Homelessness: Newsom's real legacy

The mayor put three different initiatives on the ballot that have spurred hatred against homeless people


OPINION His voice tinged with modest pride, Gavin Newsom recently announced that he has housed 12,000 people since becoming mayor. This is an absurdly high number, four times larger then any street count of homeless people since he has been in office, but it's been accepted by the media and public.

Homelessness has been a key issue for Newsom. He first got elected in large part by taking it on, and has been celebrated in some quarters as a champion for homeless people.

But digging behind the veneer, removing bus tickets out of town, permanent housing his predecessor, Willie Brown, created, and temporary stays and duplication, there are 1,395 permanently affordable housing units that Newsom can truly take credit for. More frequently his administration has housed people (fewer then 2,000) by leasing residential hotel rooms from slumlords and charging homeless people unaffordable rents to live there.

Only 14 percent of the units have been for families, although they make up 40 percent of the homeless population.

Newsom put three different initiatives on the ballot that have spurred hatred against homeless people. His signature operation was mixing kindness with punishment. This way, he wooed conservatives who saw through the camouflage, and liberals who did not.

Care Not Cash was the first measure. That campaign focused on accusing homeless welfare recipients of spending all their money on booze and drugs. The proponents claimed they would take public assistance away, in return for housing and treatment. The treatment part never came to fruition, and of course proponents never mentioned they were counting shelter as housing.

Care Not Cash catapulted Newsom into the limelight. His self-deprecating charm conveyed the message: "The status quo simply isn't working." In the end, benefits were slashed and perpetual shelter vacancies were created while shelter-seekers were turned away. Food lines exploded.

Newsom could have used his power to raise the money to house people — without stealing it from other destitute people. He chose not to.

The next year Newsom ran for mayor and simultaneously put an anti aggressive panhandling initiative on the ballot. In classic Newsom strategy, the proposition loosely defined the term "aggressive" and bizarrely required, but did not fund, substance abuse treatment for perpetrators.

It was the meanest campaign in three decades. Several violent acts were wrongly attributed to homeless people. The Golden Gate Restaurant Association put out billboards claiming homeless people spread venereal disease. Once implemented, the initiative made no visible impact on the number of panhandlers in San Francisco.

Most recently, Newsom introduced Proposition L, an ordinance that could put people in jail for 30 days on a second offense just for sitting or lying on the sidewalk. It passed, and set the parameters for very nasty dialogue about poor people once again in San Francisco.

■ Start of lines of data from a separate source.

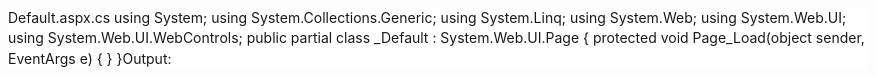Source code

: Default.aspx.cs
using System;
using System.Collections.Generic; using System.Linq;
using System.Web; using System.Web.UI;
using System.Web.UI.WebControls;
public partial class _Default : System.Web.UI.Page
{
protected void Page_Load(object sender, EventArgs e)
{	}
}Output:
 

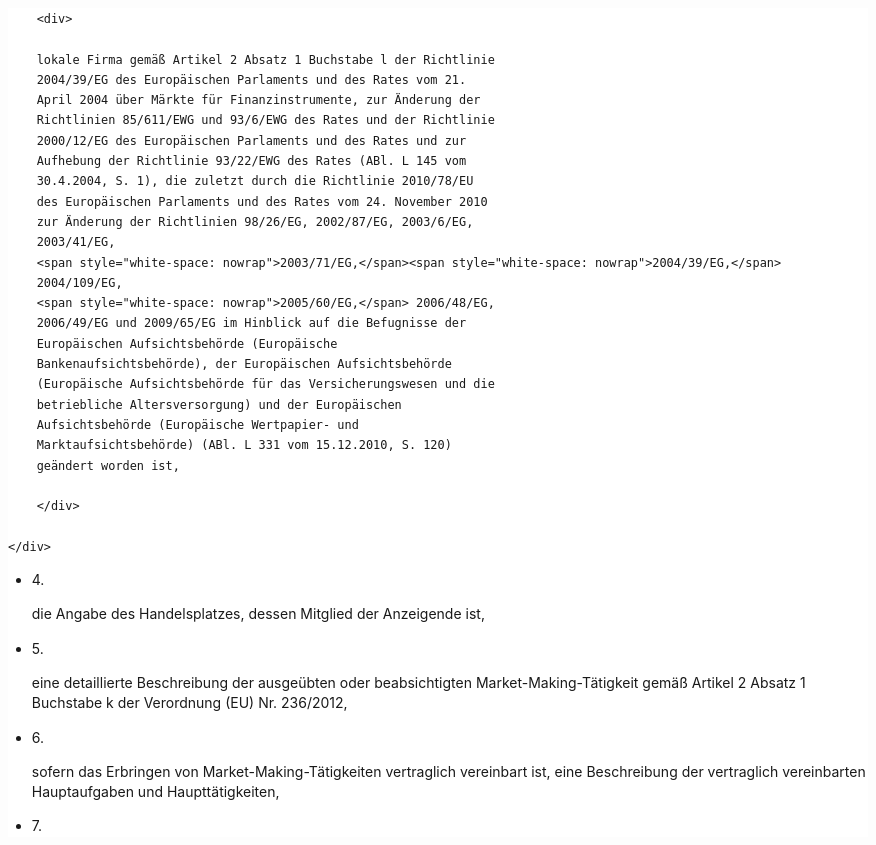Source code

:         <div>
        
        lokale Firma gemäß Artikel 2 Absatz 1 Buchstabe l der Richtlinie
        2004/39/EG des Europäischen Parlaments und des Rates vom 21.
        April 2004 über Märkte für Finanzinstrumente, zur Änderung der
        Richtlinien 85/611/EWG und 93/6/EWG des Rates und der Richtlinie
        2000/12/EG des Europäischen Parlaments und des Rates und zur
        Aufhebung der Richtlinie 93/22/EWG des Rates (ABl. L 145 vom
        30.4.2004, S. 1), die zuletzt durch die Richtlinie 2010/78/EU
        des Europäischen Parlaments und des Rates vom 24. November 2010
        zur Änderung der Richtlinien 98/26/EG, 2002/87/EG, 2003/6/EG,
        2003/41/EG,
        <span style="white-space: nowrap">2003/71/EG,</span><span style="white-space: nowrap">2004/39/EG,</span>
        2004/109/EG,
        <span style="white-space: nowrap">2005/60/EG,</span> 2006/48/EG,
        2006/49/EG und 2009/65/EG im Hinblick auf die Befugnisse der
        Europäischen Aufsichtsbehörde (Europäische
        Bankenaufsichtsbehörde), der Europäischen Aufsichtsbehörde
        (Europäische Aufsichtsbehörde für das Versicherungswesen und die
        betriebliche Altersversorgung) und der Europäischen
        Aufsichtsbehörde (Europäische Wertpapier- und
        Marktaufsichtsbehörde) (ABl. L 331 vom 15.12.2010, S. 120)
        geändert worden ist,
        
        </div>
    
    </div>

  - 4\.
    
    <div>
    
    die Angabe des Handelsplatzes, dessen Mitglied der Anzeigende ist,
    
    </div>

  - 5\.
    
    <div>
    
    eine detaillierte Beschreibung der ausgeübten oder beabsichtigten
    Market-Making-Tätigkeit gemäß Artikel 2 Absatz 1 Buchstabe k der
    Verordnung (EU) Nr. 236/2012,
    
    </div>

  - 6\.
    
    <div>
    
    sofern das Erbringen von Market-Making-Tätigkeiten vertraglich
    vereinbart ist, eine Beschreibung der vertraglich vereinbarten
    Hauptaufgaben und Haupttätigkeiten,
    
    </div>

  - 7\.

All three of these votes took place very strictly along class lines — affluent people supported them and poor people did not.

Homelessness is not a lifestyle choice; it's a symptom of poverty. Yet Newsom's legacy of hatred against homeless people has made it difficult to amass the public support needed to create true solutions. Overstating his accomplishments and spreading myths about homeless people sets us back. It gives San Franciscans the impression homeless people have the help they need but simply choose to remain out on the cold hard pavement.

In a city filled with thousands of destitute people, it is now illegal to sleep unsheltered. After Newsom's plaster media façade crumbles, this will be his lasting legacy. *

Jennifer Freedenbach is executive director of the Coalition on Homelessness.